New reports say Indian Health Service still deeply troubled

The struggling Indian Health Service still has major issues, according two reports released yesterday from the Department of Health and Human Services' inspector general.

"The IHS is responsible for more than 2 million Native Americans — a population that tends to need a lot of care, much of it specialized. Yet the IHS has been beset for years by underfunding and mismanagement," Sam Baker reports for Axios.

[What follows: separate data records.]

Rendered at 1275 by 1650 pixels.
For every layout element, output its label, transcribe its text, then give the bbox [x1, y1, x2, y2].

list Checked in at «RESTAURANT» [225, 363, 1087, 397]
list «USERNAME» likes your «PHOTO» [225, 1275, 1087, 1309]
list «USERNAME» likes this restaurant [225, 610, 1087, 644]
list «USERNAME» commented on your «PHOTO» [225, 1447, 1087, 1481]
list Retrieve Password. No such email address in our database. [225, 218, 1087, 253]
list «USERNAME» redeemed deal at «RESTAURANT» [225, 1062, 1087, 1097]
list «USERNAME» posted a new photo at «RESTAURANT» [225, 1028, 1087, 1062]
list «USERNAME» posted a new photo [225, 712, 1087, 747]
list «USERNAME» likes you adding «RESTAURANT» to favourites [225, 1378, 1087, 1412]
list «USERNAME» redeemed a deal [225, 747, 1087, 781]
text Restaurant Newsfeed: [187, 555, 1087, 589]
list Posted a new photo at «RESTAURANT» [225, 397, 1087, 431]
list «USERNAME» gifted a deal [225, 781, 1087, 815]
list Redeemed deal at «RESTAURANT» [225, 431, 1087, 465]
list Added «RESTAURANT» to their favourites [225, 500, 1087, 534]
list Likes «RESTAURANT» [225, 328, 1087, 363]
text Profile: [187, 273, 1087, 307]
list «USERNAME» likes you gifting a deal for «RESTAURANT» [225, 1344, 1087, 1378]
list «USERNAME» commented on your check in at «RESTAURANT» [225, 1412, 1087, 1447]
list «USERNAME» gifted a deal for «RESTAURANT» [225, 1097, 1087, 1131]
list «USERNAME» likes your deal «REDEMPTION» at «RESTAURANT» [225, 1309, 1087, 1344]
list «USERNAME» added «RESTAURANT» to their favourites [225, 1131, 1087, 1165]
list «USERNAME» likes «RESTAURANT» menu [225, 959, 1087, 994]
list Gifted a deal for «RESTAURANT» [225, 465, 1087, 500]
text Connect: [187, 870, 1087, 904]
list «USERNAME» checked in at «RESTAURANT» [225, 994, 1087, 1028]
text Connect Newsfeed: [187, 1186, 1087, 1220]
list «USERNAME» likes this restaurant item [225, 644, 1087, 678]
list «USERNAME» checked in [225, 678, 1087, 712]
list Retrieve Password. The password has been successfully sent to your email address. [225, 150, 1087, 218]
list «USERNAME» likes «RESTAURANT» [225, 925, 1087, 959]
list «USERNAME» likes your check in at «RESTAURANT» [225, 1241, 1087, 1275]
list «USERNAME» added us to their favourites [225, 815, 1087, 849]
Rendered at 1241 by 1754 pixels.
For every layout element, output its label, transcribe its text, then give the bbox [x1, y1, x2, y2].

The first audit analyzed and compared opioid prescribing and dispensing practices at five IHS hospitals. It also examined cybersecurity, which is important for protecting information and keeping patients safe. It found that the hospitals often don't follow federal guidelines for dispensing opioids and don't fully use states' prescription-drug monitoring programs to track opioid prescriptions. It also found that the IHS's decentralized IT management structure made it more vulnerable to hackers. 

The second audit is a case study of what went wrong at South Dakota's perennially troubled Rosebud Hospital, which was forced to shutter its emergency department for more than seven months starting in December 2015. Though IHS has made "significant improvements" at Rosebud since the ED reopened, the hospital continues to struggle with hiring adequate numbers of staffers and leadership. 

The Sioux Falls Argus Leader investigated Rosebud and another South Dakota IHS hospital in 2018. At Rosebud, the newspaper found that faulty temperature controls and mold on the walls sickened staff and patients, sometimes preventing staff from working. Dozens of patients died from errors at the hospitals. The federal government had mostly ignored bad conditions at the two hospitals or had failed to make meaningful change, the paper found.

Some tribes seem to do better funding their own hospitals, Baker notes, citing the example of the newly opened 20-bed Cherokee Indian Hospital in North Carolina, which seems to be performing well. But, Baker acknowledges, most tribes don't have access to the kind of financial resources the Eastern Band of Cherokee Indians do; revenues from their casino mostly paid for the hospital.